The contradictions and other "inventions" in Agca's testimony in his second trial here, compared to his pretrial testimony, have become an important element in the courtroom. At one point today, Judge Severino Santiapichi asked: "How can I understand when you are telling the truth or not?" Both the judge and the prosecutor, who must depend on Agca's testimony against Bulgarian and Turkish codefendants, asked the key witness if he was going to continue to invent testimony.

On trial with Agca are three Bulgarians and four other Turks who are accused of acting as his accomplices.

In court today, Agca also denied allegations that he had been pressured by the Italian Mafia into implicating the Soviet Bloc in the assassination attempt.

The claim of a "Mafia connection" to Agca's confessions was made in a magazine interview by a former mobster, Giovanni Pandico, who has turned state's evidence in a trial in Naples of suspected gangsters. Pandico told journalists yesterday that the Camorra, as the Neapolitan branch of the Mafia is known, was acting on behalf of a general in the Italian secret service who is now on trial for abuse of office.

Pandico's allegations could be tested in any one of three overlapping court cases now under way in Italy: the Agca trial, the trial of Camorra suspects and the trial of former members of the military branch of the Italian secret service. A so far tenuous link between the three cases is provided by the fact that Agca was held in the same prison as Camorra members, who are in turn alleged by Italian prosecutors to have had dealings with former officials of the secret service.

Soviet Bloc propagandists and leftist Italian newspapers have claimed for some time that Agca was "fed" in prison with details on the Bulgarians he later accused of being his accomplices but that have failed to provide convincing evidence to support the assertions.

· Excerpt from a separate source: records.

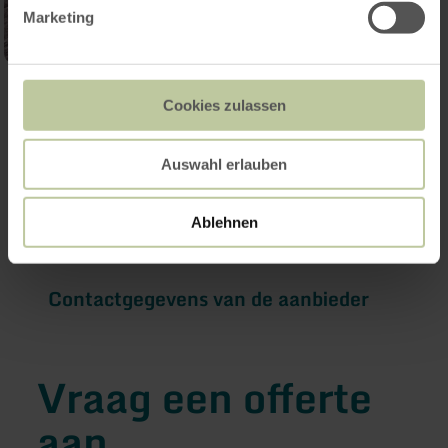
Marketing
Cookies zulassen
Meer informatie
Auswahl erlauben
Ablehnen
Prijzen
Contactgegevens van de aanbieder
Vraag een offerte
aan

Giving evidence today on the eighth day in the witness stand, Agca was pressed by Judge Santiapichi to explain lies and contradictions in his pretrial testimony. He replied by citing Pandico's allegations as an example of the kind of pressures to which he was being subjected.

"The Bulgarians publish false information, the Soviets too. Every day some false news comes out and therefore I am forced to invent things as a way of responding. To inventions, I reply with an invention," Agca said.

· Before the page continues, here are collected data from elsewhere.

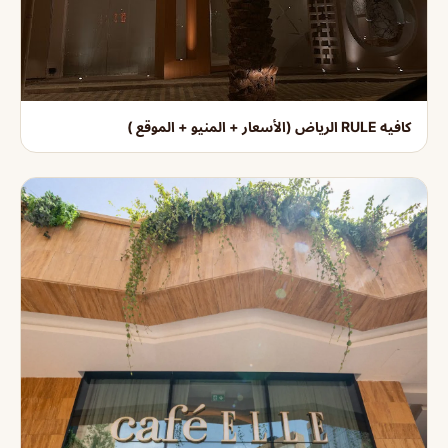
كافيه RULE الرياض (الأسعار + المنيو + الموقع )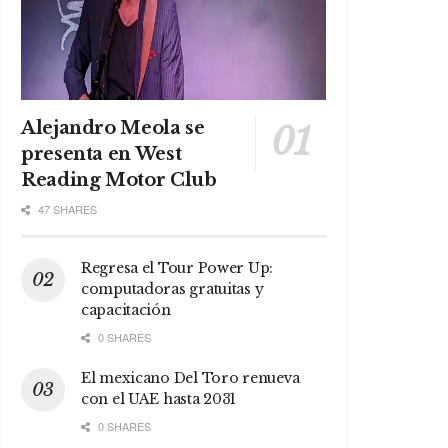
Alejandro Meola se
presenta en West
Reading Motor Club
47 SHARES
Regresa el Tour Power Up:
computadoras gratuitas y
capacitación
0 SHARES
El mexicano Del Toro renueva
con el UAE hasta 2031
0 SHARES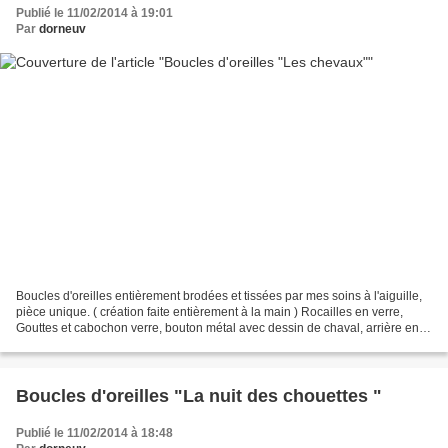
Publié le 11/02/2014 à 19:01
Par
dorneuv
Boucles d'oreilles entièrement brodées et tissées par mes soins à l'aiguille,
pièce unique. ( création faite entièrement à la main ) Rocailles en verre,
Gouttes et cabochon verre, bouton métal avec dessin de chaval, arrière en
tissu, attache en argent...
Boucles d'oreilles "La nuit des chouettes "
Publié le 11/02/2014 à 18:48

The judge asked Agca to explain why he had initially identified an apparent accomplice photographed running away from St. Peter's Square on the day of the May 1981 assassination attempt as Kolev, the alleged code name for Todor S. Aivazov, a Bulgarian defendant. After the Italian media reported that the heavily built Aivazov looked nothing like the slim figure in the picture, Agca changed the identification to a Turkish accomplice, Oral Celik.

"How can I understand when you are telling the truth or not?" Santiapichi asked. "Why did you say it was someone else? I am trying to understand your inventions."

Agca replied by saying he had wanted to protect Celik, a childhood friend, and to respond to the Bulgarians who were slandering him.

After both the judge and the public prosecutor asked Agca if he was continuing to invent testimony in court, the Turk insisted that he was not.

As a defendant in the present trial, Agca is not required to give evidence under oath and cannot be accused of false testimony. After being sentenced to life imprisonment in July 1981 for attempting to murder the pope, he is now being tried on the lesser charge of smuggling a weapon into Italy.

The papal assailant was also questioned closely today about his claim that his Bulgarian accomplices provided a diplomatically sealed truck to allow him and Celik to escape from Rome after the assassination attempt. Agca's credibility during the pretrial investigation was boosted when it was discovered that such a truck had left the embassy shortly after the shooting in St. Peter's Square.

Asked how he and Celik could have been smuggled aboard the truck after it had already been sealed by Italian customs officials, Agca replied: "The Bulgarians are masters at falsifying things."